LOCKOUT JOURNAL — So What Happens to the Draft If There Isn’t A Season?

This is the Lockout Journal, where we’ll occasionally chime in with answers to questions, rants, and the latest news on the cat fight between the NHL and NHLPA. If you have any stories, rants, or questions you would like to see appear here, send ’em in!

How about a story on the next draft, should the season be cancelled? We would have another shot at #1, no?


Kevin Schultz

Pete, if the season does get wiped out, the Islanders would have a shot at the #1 pick but it wouldn’t be a great one. My assumption is that the draft lottery would probably be worked out similarly to how it was done in 2005.

If we go back to 2005, the draft following the Lost Season, the Penguins ended up with the first pick and Sidney Crosby followed by the Ducks, who got Bobby Ryan, and the Hurricanes, who snagged Jack Johnson (not a bad top 3). That year, every team in the league had a shot at the #1 pick, although the Penguins still had the worst record and ended up with the best pick.

The way the draft was worked out in 2005 was that every team in the league started with three lottery balls. If a team had reached the playoffs in any of previous three seasons, one ball was removed. A ball was also removed if a team had a #1 overall pick during any of the previous four drafts. So, the Islanders had one lottery ball removed that year as they had made the playoffs in each of the previous three seasons, but Rick DiPietro’s #1 overall selection was five years previous so they did not lose a second ball. They ended up with the 15th overall pick and Ryan O’Marra.

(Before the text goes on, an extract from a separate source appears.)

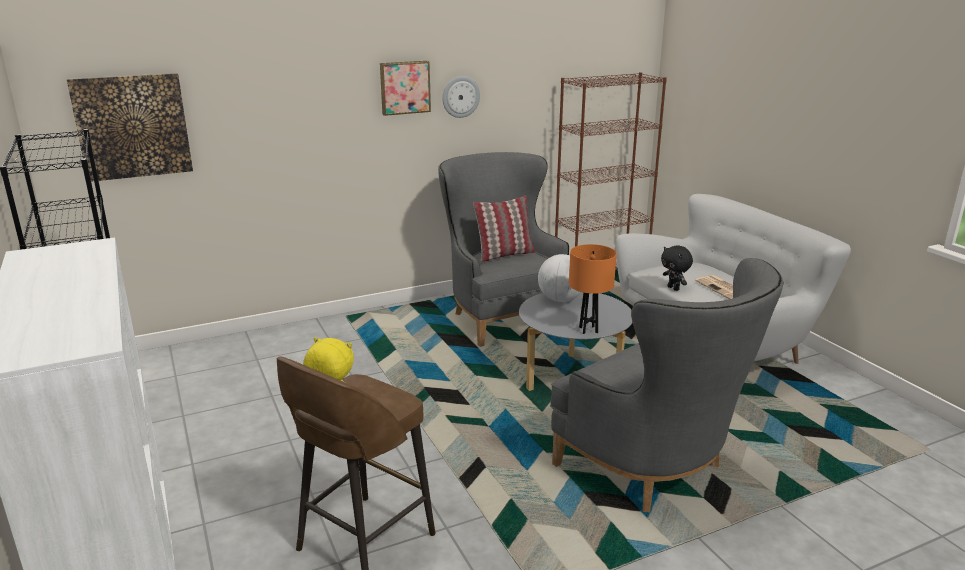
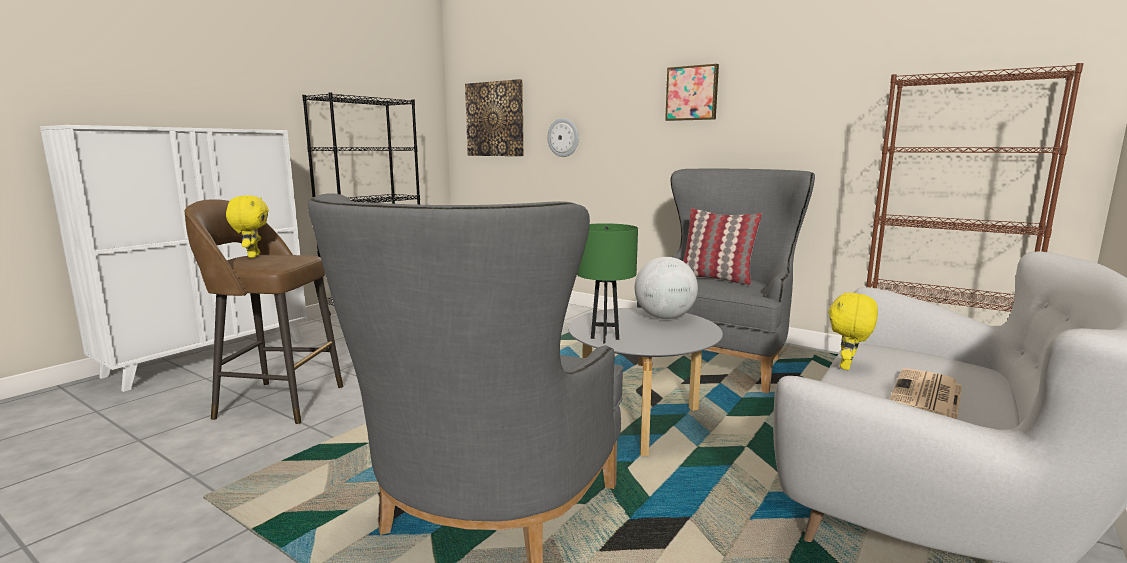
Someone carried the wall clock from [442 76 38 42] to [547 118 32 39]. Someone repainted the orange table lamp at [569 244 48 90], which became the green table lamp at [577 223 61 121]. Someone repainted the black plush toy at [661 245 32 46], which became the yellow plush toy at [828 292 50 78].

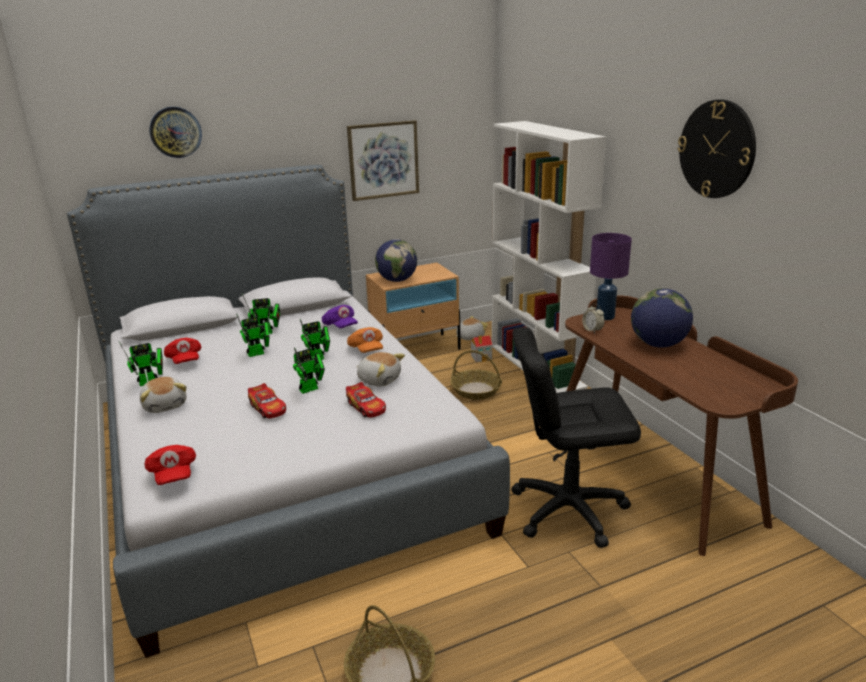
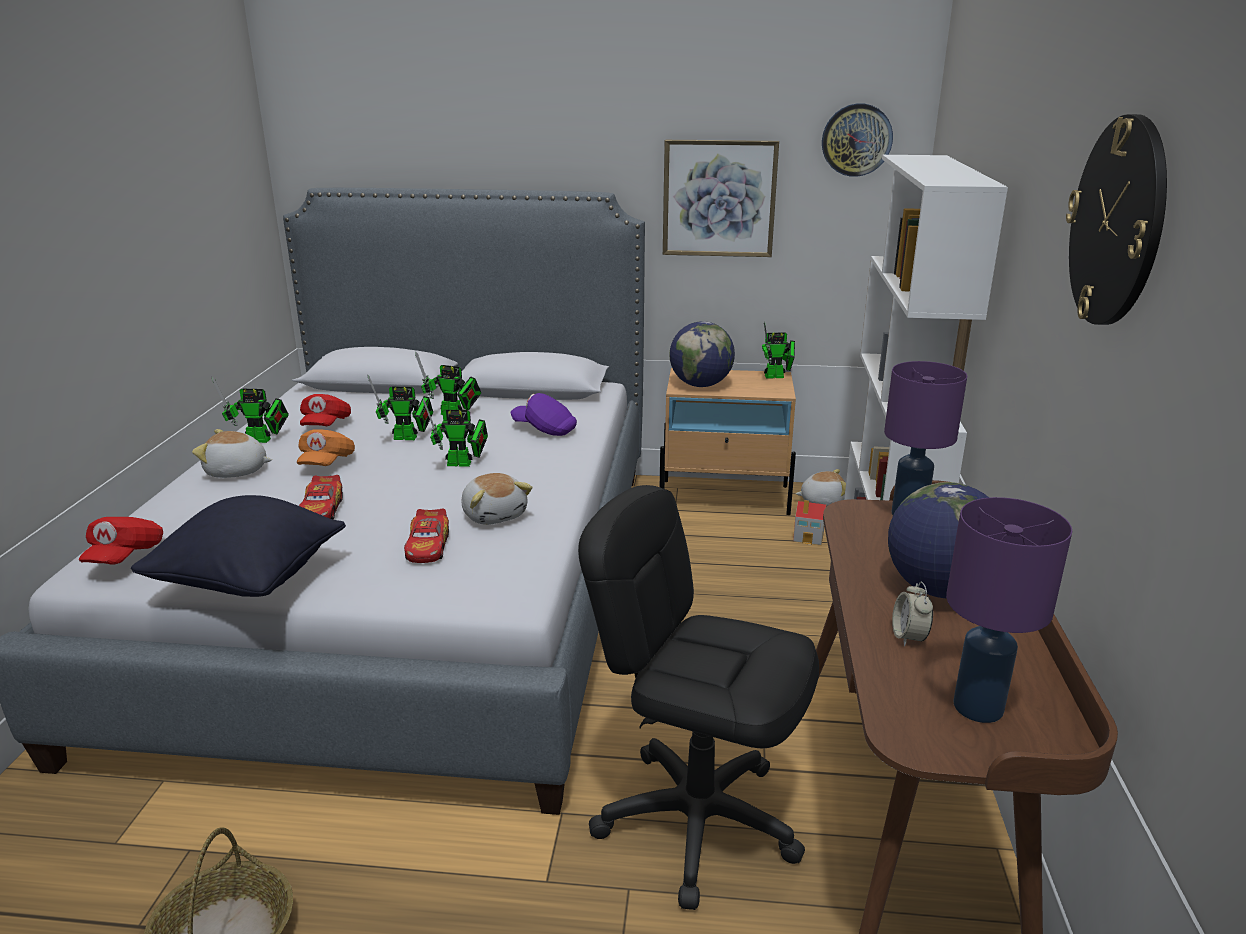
Someone rotated the plush toy at [140 377 46 36] by 90 degrees clockwise. Someone carried the wall clock from [149 107 53 51] to [822 103 71 74]. Someone carried the toy robot from [293 347 32 47] to [762 322 33 57]. Someone rotated the purple cap at [322 305 36 23] by 120 degrees clockwise. Someone carried the orange cap from [347 327 36 26] to [297 429 58 37]. Someone took away the basket at [451 350 51 50]. Someone carried the alarm clock from [582 304 23 29] to [892 581 41 65]. Someone put down the black pillow at [131 495 215 102]. Someone put down the purple table lamp at [946 497 126 226].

If the same system was in place for the upcoming 2013 draft, the Islanders would have two balls yet again. They have not made the playoffs in the last three years, so they wouldn’t lose any balls on that. However, they selected John Tavares first overall in 2009, which would be the fourth previous draft, which is a minus one. They would have a decent, but not great, shot at the top pick. In 2005, the ten teams who lost one ball each had a 4.2% chance of winning the lottery. However, of the top five selections in 2005, three of those teams had a ball missing. It’s really quite a crap shoot.